“Relating to limitations on mandatory overtime for registered nurses and licensed practical nurses in health care facilities; and providing for an effective date.”
Posted: February 12, 2009 : v26-LS0274\E
Bill Version: CSHB 50(FIN)
Status: Chapter 118 SLA 10 : 2010-07-07
Nurses are working excessive amounts of hours without adequate rest. This creates an unsafe work environment for patients and nurses. Mandatory overtime is one of the main reasons nurses leave nursing. Recent studies indicate that one in five nurses is considering leaving the profession. When polled on their reasons for leaving, mandatory overtime is always listed in the top ten. The purpose of HB 50 is to promote better patient and nurse safety and to create an environment that will keep nurses at the bedside.
HB 50 would prohibit mandatory overtime. Mandatory overtime hours are those hours above an agreed upon, predetermined, regularly scheduled shift, which the employer makes compulsory (as opposed to voluntary). The threat of reprisals includes but is not limited to discharge, discipline, demotion or assignment to unattractive tasks or work shifts or in some cases licensure removal, retaliatory reporting, and charges of "patient abandonment".
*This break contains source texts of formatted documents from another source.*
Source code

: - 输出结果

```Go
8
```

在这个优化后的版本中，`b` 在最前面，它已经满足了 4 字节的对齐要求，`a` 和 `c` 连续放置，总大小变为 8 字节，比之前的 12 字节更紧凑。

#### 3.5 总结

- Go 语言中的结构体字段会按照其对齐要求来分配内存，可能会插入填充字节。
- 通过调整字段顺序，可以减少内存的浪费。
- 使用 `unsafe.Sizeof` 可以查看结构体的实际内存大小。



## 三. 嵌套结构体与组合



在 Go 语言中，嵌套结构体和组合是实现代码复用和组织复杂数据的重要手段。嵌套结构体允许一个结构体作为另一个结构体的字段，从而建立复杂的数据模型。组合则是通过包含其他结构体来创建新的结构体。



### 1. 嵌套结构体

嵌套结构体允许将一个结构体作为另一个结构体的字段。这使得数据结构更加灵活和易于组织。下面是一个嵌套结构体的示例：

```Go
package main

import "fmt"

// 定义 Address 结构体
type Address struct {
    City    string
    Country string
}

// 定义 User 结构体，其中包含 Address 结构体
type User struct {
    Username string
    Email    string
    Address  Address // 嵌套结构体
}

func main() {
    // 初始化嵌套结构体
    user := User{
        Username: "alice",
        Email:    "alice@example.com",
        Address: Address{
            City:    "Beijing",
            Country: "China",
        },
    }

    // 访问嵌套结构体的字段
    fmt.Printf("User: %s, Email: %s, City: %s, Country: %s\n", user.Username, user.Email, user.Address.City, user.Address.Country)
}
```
The bill does not ban overtime. The bill allows nurses to work up to 14 consecutive hours, but then requires a rest period of at least 10 hours. Another provision provides a nurse cannot be forced to work more than 80 hours in a 14-day period. Nurses can voluntarily agree to exceed the 80-hour limit, so long as they don't work more than 14 consecutive hours without the 10-hour rest period.
HB 50 allows for a number of exceptions to these requirements, including school nurses on field trips, nurses working on medivac flights, and if needed, for an unforeseen emergency that could jeopardize patient safety such as natural disasters or disease outbreaks.
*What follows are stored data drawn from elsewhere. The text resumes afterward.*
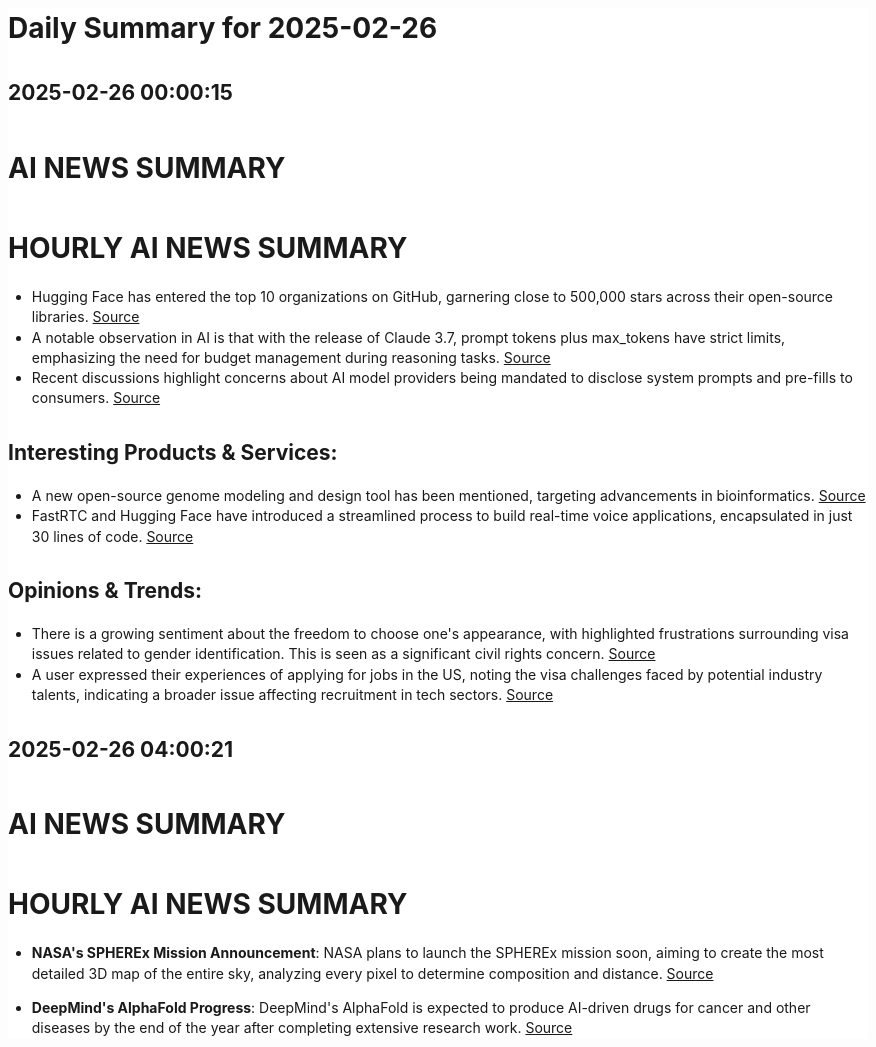 # Daily Summary for 2025-02-26

## 2025-02-26 00:00:15

# AI NEWS SUMMARY

# HOURLY AI NEWS SUMMARY

- Hugging Face has entered the top 10 organizations on GitHub, garnering close to 500,000 stars across their open-source libraries. [Source](https://x.com/i/web/status/1894537737908199507)
- A notable observation in AI is that with the release of Claude 3.7, prompt tokens plus max_tokens have strict limits, emphasizing the need for budget management during reasoning tasks. [Source](https://x.com/i/web/status/1894528508174721101)
- Recent discussions highlight concerns about AI model providers being mandated to disclose system prompts and pre-fills to consumers. [Source](https://x.com/i/web/status/1894528561538551924)

## Interesting Products & Services:
- A new open-source genome modeling and design tool has been mentioned, targeting advancements in bioinformatics. [Source](https://x.com/i/web/status/1894524242584039885)
- FastRTC and Hugging Face have introduced a streamlined process to build real-time voice applications, encapsulated in just 30 lines of code. [Source](https://x.com/i/web/status/1894494025559732634)

## Opinions & Trends:
- There is a growing sentiment about the freedom to choose one's appearance, with highlighted frustrations surrounding visa issues related to gender identification. This is seen as a significant civil rights concern. [Source](https://x.com/i/web/status/1894521039260192780)
- A user expressed their experiences of applying for jobs in the US, noting the visa challenges faced by potential industry talents, indicating a broader issue affecting recruitment in tech sectors. [Source](https://x.com/i/web/status/1894521451497361751)

## 2025-02-26 04:00:21

# AI NEWS SUMMARY

# HOURLY AI NEWS SUMMARY

- **NASA's SPHEREx Mission Announcement**: NASA plans to launch the SPHEREx mission soon, aiming to create the most detailed 3D map of the entire sky, analyzing every pixel to determine composition and distance. [Source](https://x.com/i/web/status/1894597287516717285)

- **DeepMind's AlphaFold Progress**: DeepMind's AlphaFold is expected to produce AI-driven drugs for cancer and other diseases by the end of the year after completing extensive research work. [Source](https://x.com/i/web/status/1894559177470874087)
There are 15 other states that have adopted similar requirements, including Washington, Oregon and California. Most of these versions restrict nurses to only 12 consecutive hours, with a mandated rest period of 12 hours. HB 50 extended those requirements to a 14-hour limit with a 10-hour rest period to provide additional flexibility to our hospitals, particularly those operating in smaller communities.
HB 50 addresses these problems in a reasonable and balanced manner, while making a work environment safer. It will also help to retain nurses instead of giving them reason leave the state or retire early.